START Given information

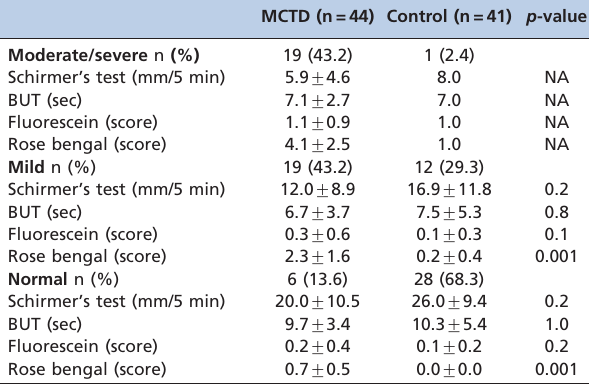
Table 2 - Severity grading of dry eyes in MCTD patients and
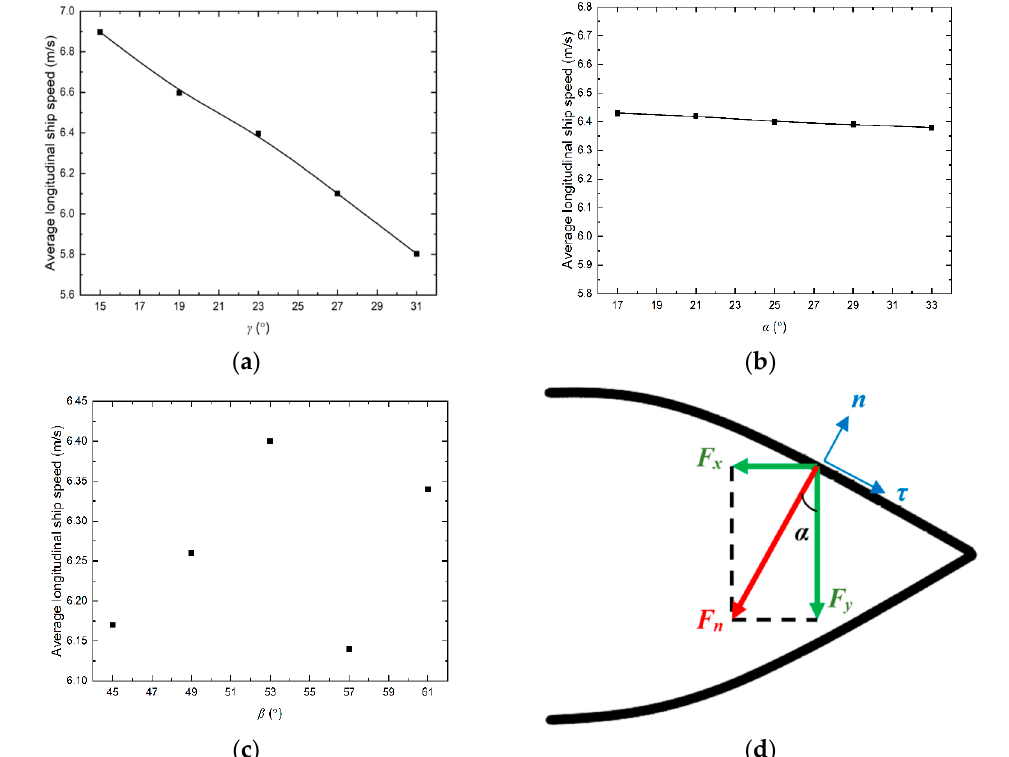
Figure 9. Average longitudinal ship speeds at different bow configuration parameters with ( a ) fixed α = 25° and β = 53°, ( b ) fixed γ = 23° and β = 53° and ( c ) fixed γ = 23° and α = 25°, respectively, and ( d ) illustrates the ice forces on the stem side.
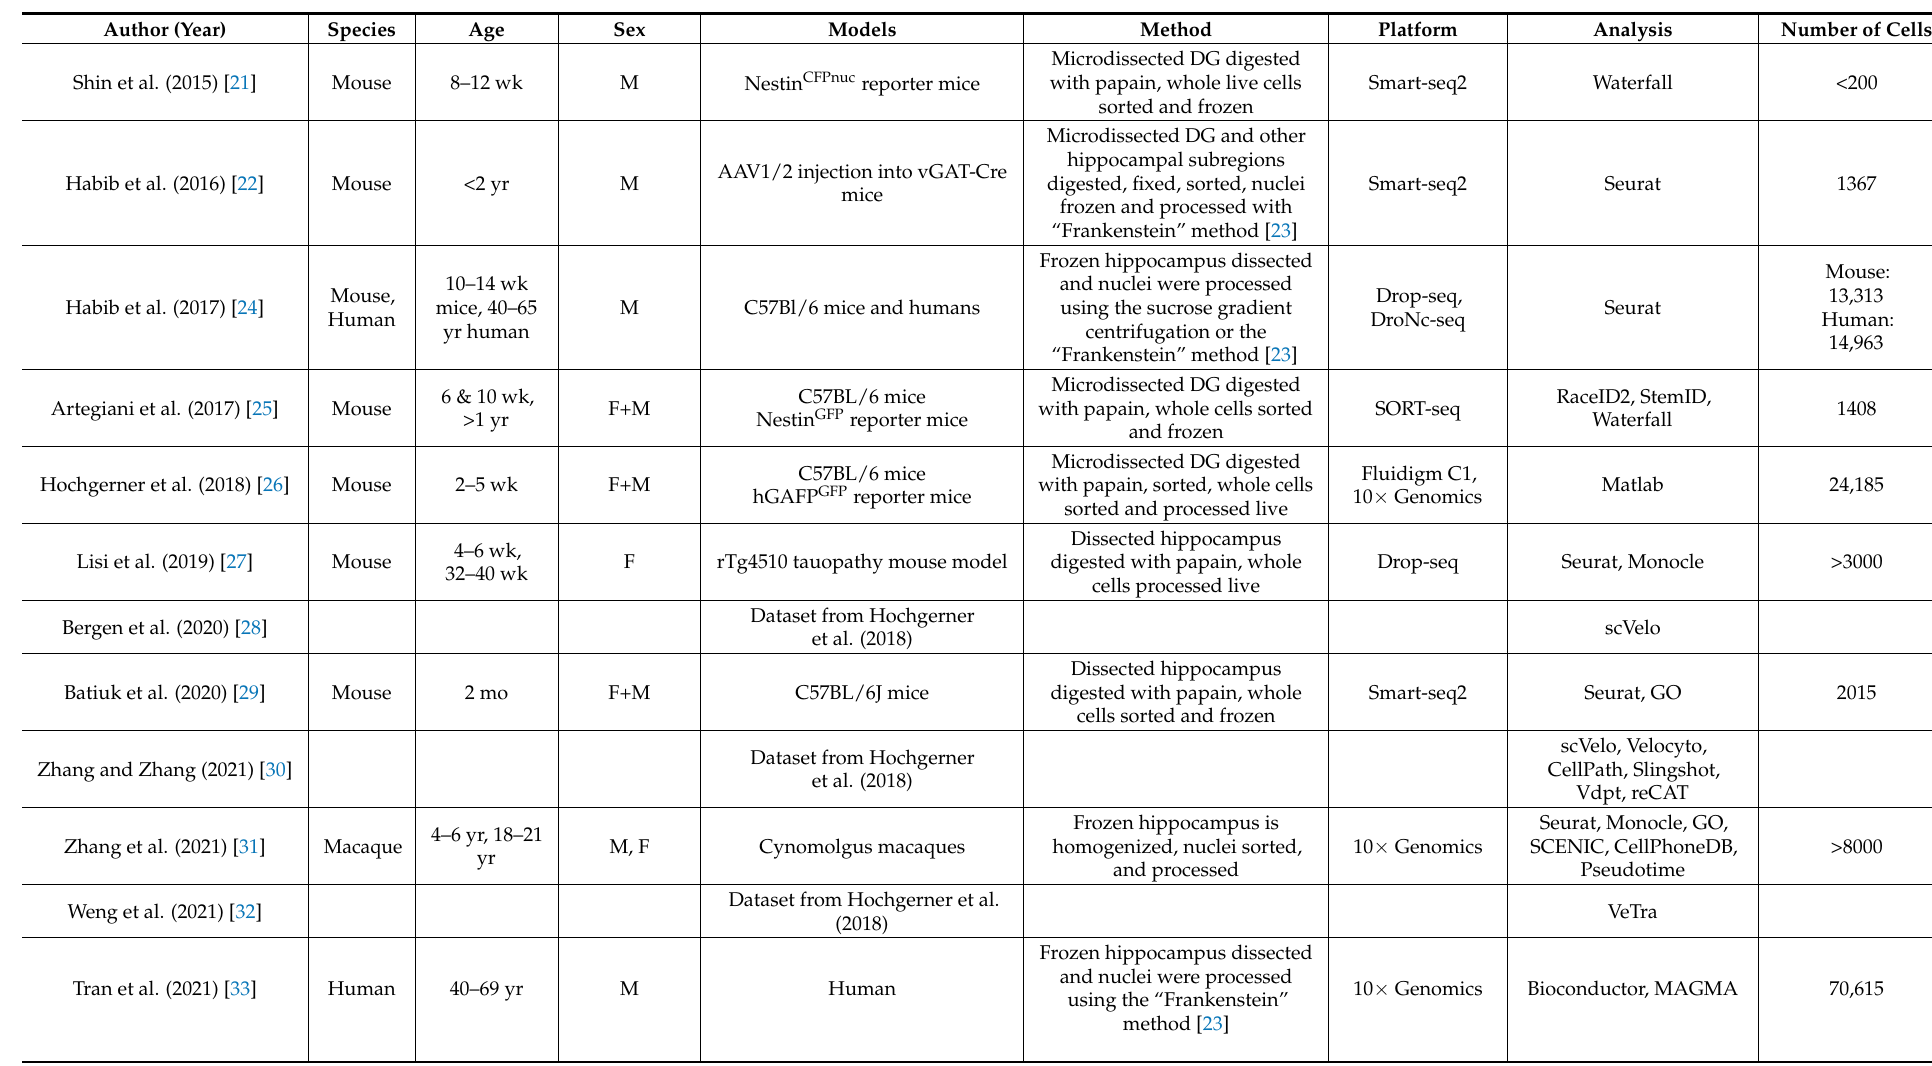
Table 2. Primary literature using sc-RNAseq or sn-RNAseq to assessing adult neurogenesis in the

END Given information

Every line above that holds "Table" should be tallied; answer with the total alone.

**Expected answer**
2